The bottom line is that the perspective of the author of the article one is reading may not match that of the investor.  Looking at the titles offered at the top of this article, if one has a spare $10,000 lying around then perhaps some of the recommended companies would be a good match to purchase immediately.  Not many of us do, which is a reason I am writing this blog, which comes from the perspective of the small investor without monster resources.

Wrapping It Up (more shameless self-promotion)

When seeking advice on stock purchases, instead of blindly following the advice of a magazine or website article, it might be a reasonable idea to seek information from knowledgeable people who share your financial characteristics.  This is not to disparage the aforementioned articles, but to keep in mind that the audience they are writing for may be a group to which you are not a member.

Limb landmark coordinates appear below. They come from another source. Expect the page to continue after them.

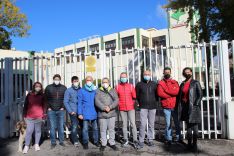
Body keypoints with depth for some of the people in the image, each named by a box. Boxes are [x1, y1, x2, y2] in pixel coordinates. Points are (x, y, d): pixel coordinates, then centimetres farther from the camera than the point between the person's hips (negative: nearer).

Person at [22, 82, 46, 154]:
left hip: (39, 117, 0)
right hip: (29, 117, 0)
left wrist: (44, 114, 1)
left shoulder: (42, 96, 4)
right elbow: (25, 105, 10)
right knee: (29, 131, -1)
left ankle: (37, 144, 21)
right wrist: (24, 114, 8)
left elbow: (44, 105, 5)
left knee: (38, 131, 8)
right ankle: (26, 146, 10)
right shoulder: (29, 95, 5)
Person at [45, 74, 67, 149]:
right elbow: (46, 99, 4)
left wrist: (63, 107, -1)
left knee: (61, 126, 7)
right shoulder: (48, 87, 2)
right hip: (51, 111, -1)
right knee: (52, 127, 4)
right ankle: (53, 142, 15)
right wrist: (48, 107, -3)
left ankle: (61, 141, 20)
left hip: (61, 110, 1)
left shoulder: (64, 88, 4)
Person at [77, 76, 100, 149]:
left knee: (95, 128, 13)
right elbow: (79, 103, -3)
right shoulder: (81, 91, -2)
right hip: (85, 113, -2)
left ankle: (96, 141, 30)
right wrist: (80, 113, -8)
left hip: (94, 113, 3)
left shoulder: (95, 90, 5)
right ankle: (85, 143, 20)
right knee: (85, 129, 4)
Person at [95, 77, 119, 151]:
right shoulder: (98, 91, 5)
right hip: (102, 114, -1)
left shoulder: (113, 90, 9)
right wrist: (104, 108, -17)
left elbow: (116, 100, -1)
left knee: (111, 129, 8)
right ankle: (103, 144, 19)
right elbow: (97, 101, -6)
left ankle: (112, 143, 21)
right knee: (103, 130, 6)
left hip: (112, 113, 1)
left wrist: (110, 107, -14)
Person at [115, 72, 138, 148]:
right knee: (124, 124, 9)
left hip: (131, 108, -1)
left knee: (133, 124, -3)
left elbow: (134, 97, 5)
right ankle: (125, 140, 21)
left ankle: (135, 140, 4)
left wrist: (132, 104, 4)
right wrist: (119, 104, 3)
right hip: (122, 109, 1)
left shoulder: (131, 86, 1)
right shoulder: (117, 87, 2)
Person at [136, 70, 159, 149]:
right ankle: (141, 141, 3)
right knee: (142, 124, -6)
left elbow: (157, 95, 14)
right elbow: (137, 96, 11)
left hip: (152, 107, 2)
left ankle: (150, 140, 20)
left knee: (151, 124, 8)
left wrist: (155, 103, 8)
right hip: (143, 107, -2)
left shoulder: (154, 84, 7)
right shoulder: (139, 84, 3)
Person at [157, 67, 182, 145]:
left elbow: (177, 91, -7)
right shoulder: (161, 83, 3)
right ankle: (168, 139, 12)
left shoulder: (174, 82, 9)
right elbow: (160, 93, -12)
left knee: (177, 123, 10)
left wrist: (166, 91, -10)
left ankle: (178, 138, 24)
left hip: (175, 106, 2)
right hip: (166, 107, -2)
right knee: (168, 124, 1)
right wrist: (172, 94, -8)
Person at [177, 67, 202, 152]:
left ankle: (194, 144, 11)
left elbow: (200, 95, -7)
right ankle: (189, 144, 22)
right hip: (185, 107, 5)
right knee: (188, 126, 12)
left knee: (194, 126, 1)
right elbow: (180, 95, 14)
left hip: (193, 108, -5)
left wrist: (195, 104, -15)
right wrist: (180, 106, 6)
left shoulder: (196, 83, -2)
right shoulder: (182, 84, 11)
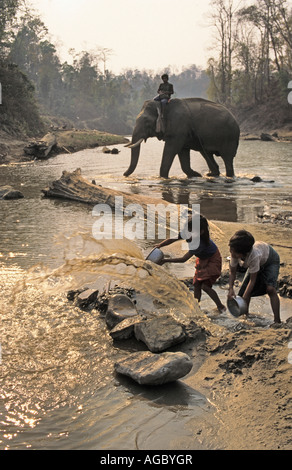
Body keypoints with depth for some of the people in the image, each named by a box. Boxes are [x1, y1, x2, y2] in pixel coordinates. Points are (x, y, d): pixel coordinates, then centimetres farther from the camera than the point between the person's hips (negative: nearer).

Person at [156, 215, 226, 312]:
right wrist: (158, 246, -28)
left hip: (212, 260, -8)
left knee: (205, 285, -12)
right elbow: (172, 239, -15)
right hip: (202, 259, 8)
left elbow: (183, 259, -40)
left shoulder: (200, 243, -41)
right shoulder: (187, 233, -23)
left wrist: (166, 260, -39)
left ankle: (221, 306, 3)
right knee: (196, 283, 4)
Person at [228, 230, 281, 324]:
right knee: (245, 288, -1)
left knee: (270, 289, -25)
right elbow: (232, 272, -15)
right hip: (258, 263, 6)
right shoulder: (235, 253, -30)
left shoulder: (254, 256, -46)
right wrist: (231, 289, -30)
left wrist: (243, 300, -32)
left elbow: (252, 280, -34)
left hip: (270, 260, -6)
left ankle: (277, 320, -21)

The Dividend Investing Resource Center has message boards that are freely available to all and encompass U.S. and Canadian DRiPs and tax matters, share exchange, and a beginners section amongst other topics.  You will find other small investors who relate to your situation, as well as your long term investing outlook, and can bounce ideas off them.

Know yourself – understand your risk tolerance and purchase companies that match that level of risk.  Regardless of money, quality of life is diminished with worry and lack of sleep.

Know why you buy – if you understand why you are making a purchase then you will also understand when it is time to sell.  Without this knowledge you are prone to the winds of advice that may not match your intentions.

Understand where you can go to get proper advice.  If you are able to sit down with a knowledgeable person who understands your situation then that can be very helpful.  Otherwise, seek out like-minded people and move forward only after being assured that the decision makes sense for you and your specific situation.

If these are done then you may be able to fulfill the last of the Delphic maxims – Τελευτῶν ἄλυπος - On reaching the end be without sorrow.